Directions – Begin at the first line of the records below and, please, give each line again exactly until the line with "left hip: (384, 252)" is included.

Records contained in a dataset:
[Start of Attachment]
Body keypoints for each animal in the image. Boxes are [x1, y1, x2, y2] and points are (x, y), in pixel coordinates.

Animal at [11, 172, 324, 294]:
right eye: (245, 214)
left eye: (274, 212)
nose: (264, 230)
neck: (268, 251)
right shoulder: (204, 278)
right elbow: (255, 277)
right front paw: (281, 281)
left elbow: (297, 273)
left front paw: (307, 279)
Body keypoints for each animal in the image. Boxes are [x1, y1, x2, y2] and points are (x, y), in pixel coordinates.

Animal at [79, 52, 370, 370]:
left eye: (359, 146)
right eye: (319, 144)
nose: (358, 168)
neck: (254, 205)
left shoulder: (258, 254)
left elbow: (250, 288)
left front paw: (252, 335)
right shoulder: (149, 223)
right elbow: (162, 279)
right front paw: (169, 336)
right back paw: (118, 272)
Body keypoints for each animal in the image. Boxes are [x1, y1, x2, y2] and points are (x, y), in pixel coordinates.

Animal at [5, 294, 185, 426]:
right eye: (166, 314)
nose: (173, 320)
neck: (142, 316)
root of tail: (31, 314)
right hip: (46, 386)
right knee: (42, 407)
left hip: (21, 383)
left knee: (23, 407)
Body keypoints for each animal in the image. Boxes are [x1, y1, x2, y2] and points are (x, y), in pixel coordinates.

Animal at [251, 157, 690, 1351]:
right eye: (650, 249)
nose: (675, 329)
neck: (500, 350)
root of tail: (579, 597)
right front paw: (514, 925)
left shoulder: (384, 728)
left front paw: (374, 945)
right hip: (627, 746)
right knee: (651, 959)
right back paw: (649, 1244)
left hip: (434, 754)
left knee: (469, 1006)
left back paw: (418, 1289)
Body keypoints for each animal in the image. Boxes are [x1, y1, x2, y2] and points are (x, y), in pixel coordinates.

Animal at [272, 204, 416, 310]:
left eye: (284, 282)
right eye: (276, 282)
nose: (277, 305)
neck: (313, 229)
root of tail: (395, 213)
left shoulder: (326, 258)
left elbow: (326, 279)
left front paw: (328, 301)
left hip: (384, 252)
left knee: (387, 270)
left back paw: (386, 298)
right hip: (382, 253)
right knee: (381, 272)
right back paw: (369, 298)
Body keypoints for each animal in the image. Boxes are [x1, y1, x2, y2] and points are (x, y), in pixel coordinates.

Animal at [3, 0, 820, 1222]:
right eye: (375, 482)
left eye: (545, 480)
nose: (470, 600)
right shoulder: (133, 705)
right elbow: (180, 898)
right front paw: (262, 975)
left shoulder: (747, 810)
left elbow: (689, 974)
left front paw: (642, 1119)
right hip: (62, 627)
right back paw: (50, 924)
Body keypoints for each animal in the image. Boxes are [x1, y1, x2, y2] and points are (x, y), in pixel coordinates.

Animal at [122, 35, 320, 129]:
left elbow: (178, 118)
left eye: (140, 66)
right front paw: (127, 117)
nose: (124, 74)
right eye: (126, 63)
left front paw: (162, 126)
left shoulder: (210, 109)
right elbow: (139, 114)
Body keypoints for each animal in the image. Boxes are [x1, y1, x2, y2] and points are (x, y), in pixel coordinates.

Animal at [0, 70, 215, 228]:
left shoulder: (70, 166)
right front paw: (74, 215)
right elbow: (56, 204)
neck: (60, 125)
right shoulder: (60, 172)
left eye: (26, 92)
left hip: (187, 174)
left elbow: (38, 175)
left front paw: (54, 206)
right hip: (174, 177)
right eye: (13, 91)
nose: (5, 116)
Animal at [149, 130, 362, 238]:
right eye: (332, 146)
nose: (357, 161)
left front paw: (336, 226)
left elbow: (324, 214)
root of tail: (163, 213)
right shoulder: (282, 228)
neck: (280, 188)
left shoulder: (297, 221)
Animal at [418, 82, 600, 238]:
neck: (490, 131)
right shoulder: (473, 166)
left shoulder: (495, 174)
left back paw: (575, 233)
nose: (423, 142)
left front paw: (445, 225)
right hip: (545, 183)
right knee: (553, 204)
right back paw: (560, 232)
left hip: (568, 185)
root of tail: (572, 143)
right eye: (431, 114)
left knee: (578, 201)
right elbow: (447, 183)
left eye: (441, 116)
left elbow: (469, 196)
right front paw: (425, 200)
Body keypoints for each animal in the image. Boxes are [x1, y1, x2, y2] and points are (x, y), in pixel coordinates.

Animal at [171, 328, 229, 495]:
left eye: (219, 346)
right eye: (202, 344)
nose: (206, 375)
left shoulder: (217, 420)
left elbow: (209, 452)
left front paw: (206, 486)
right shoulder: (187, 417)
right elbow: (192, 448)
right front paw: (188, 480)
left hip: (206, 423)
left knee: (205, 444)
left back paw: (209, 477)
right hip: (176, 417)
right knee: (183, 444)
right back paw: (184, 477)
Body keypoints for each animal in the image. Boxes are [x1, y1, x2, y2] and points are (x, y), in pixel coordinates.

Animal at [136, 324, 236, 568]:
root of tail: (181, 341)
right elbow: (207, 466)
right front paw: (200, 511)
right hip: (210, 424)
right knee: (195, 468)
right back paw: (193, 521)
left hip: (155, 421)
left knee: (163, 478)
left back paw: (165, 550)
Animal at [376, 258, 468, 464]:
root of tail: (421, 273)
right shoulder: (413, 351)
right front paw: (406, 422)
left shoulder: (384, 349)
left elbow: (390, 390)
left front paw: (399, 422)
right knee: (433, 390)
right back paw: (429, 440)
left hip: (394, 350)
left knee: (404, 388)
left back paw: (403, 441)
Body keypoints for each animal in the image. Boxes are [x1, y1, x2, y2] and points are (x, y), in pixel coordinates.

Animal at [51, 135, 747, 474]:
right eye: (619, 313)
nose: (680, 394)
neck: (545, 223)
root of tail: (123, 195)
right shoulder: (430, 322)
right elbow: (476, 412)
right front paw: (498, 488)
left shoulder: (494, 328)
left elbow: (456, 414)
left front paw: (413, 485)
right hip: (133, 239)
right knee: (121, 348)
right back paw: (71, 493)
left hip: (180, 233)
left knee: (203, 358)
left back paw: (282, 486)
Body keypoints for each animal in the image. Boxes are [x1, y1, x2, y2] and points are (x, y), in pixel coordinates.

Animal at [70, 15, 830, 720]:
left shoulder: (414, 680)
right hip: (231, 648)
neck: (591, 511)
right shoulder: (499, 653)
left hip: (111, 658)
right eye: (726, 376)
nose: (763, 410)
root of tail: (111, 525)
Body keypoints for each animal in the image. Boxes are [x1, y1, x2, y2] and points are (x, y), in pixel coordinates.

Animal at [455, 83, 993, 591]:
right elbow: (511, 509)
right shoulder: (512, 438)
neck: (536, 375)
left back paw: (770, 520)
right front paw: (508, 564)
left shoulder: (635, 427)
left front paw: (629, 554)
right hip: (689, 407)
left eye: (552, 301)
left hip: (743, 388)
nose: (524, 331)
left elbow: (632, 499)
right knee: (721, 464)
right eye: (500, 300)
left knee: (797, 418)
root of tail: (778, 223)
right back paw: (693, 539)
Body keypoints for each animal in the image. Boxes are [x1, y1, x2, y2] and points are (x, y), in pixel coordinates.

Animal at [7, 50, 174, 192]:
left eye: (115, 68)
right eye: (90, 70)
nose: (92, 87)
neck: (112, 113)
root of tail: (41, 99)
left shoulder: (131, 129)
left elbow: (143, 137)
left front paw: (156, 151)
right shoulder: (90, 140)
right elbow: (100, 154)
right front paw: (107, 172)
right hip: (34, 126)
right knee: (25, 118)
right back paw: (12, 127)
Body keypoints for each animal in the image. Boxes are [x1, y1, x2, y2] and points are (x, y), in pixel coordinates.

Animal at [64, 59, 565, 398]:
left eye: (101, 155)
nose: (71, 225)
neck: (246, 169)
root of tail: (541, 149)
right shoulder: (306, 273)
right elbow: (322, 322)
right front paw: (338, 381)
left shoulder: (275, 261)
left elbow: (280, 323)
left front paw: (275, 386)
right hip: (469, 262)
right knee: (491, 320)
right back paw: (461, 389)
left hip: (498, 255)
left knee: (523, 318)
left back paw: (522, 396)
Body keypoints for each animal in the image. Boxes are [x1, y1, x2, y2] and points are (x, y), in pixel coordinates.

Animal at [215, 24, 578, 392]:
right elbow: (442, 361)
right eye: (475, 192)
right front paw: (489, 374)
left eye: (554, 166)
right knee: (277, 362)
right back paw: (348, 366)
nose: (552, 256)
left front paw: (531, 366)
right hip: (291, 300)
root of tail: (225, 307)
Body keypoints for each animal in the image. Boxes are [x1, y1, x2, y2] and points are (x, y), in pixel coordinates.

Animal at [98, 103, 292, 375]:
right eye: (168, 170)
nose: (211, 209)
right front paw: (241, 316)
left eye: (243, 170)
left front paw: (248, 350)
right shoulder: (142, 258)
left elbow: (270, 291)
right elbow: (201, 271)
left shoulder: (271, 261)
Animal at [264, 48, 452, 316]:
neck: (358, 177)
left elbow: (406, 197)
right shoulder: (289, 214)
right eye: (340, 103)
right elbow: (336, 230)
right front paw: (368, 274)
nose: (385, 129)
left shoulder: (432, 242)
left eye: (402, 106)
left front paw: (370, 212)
[End of Attachment]
Exercise result –
Body keypoints for each animal in the image. Boxes are [x1, y1, x2, y2] and points are (x, y), in pixel coordinates.

Animal at [11, 172, 324, 294]:
right eye: (245, 214)
left eye: (274, 212)
nose: (264, 230)
neck: (268, 251)
right shoulder: (204, 278)
right elbow: (255, 277)
right front paw: (281, 281)
left elbow: (297, 273)
left front paw: (307, 279)
Body keypoints for each animal in the image. Boxes are [x1, y1, x2, y2] and points are (x, y), in pixel coordinates.

Animal at [79, 52, 370, 370]:
left eye: (359, 146)
right eye: (319, 144)
nose: (358, 168)
neck: (254, 205)
left shoulder: (258, 254)
left elbow: (250, 288)
left front paw: (252, 335)
right shoulder: (149, 223)
right elbow: (162, 279)
right front paw: (169, 336)
right back paw: (118, 272)
Body keypoints for each animal in the image. Boxes are [x1, y1, x2, y2] and points are (x, y), in pixel coordinates.

Animal at [5, 294, 185, 426]:
right eye: (166, 314)
nose: (173, 320)
neck: (142, 316)
root of tail: (31, 314)
right hip: (46, 386)
right knee: (42, 407)
left hip: (21, 383)
left knee: (23, 407)
Body keypoints for each animal in the image. Boxes are [x1, y1, x2, y2] and points are (x, y), in pixel coordinates.

Animal at [251, 157, 690, 1351]:
right eye: (650, 249)
nose: (675, 329)
neck: (500, 350)
root of tail: (579, 597)
right front paw: (514, 925)
left shoulder: (384, 728)
left front paw: (374, 945)
right hip: (627, 746)
right knee: (651, 959)
right back paw: (649, 1244)
left hip: (434, 754)
left knee: (469, 1006)
left back paw: (418, 1289)
Body keypoints for each animal in the image. Boxes are [x1, y1, x2, y2] and points are (x, y), in pixel coordinates.

Animal at [272, 204, 416, 310]:
left eye: (284, 282)
right eye: (276, 282)
nose: (277, 305)
neck: (313, 229)
root of tail: (395, 213)
left shoulder: (326, 258)
left elbow: (326, 279)
left front paw: (328, 301)
left hip: (384, 252)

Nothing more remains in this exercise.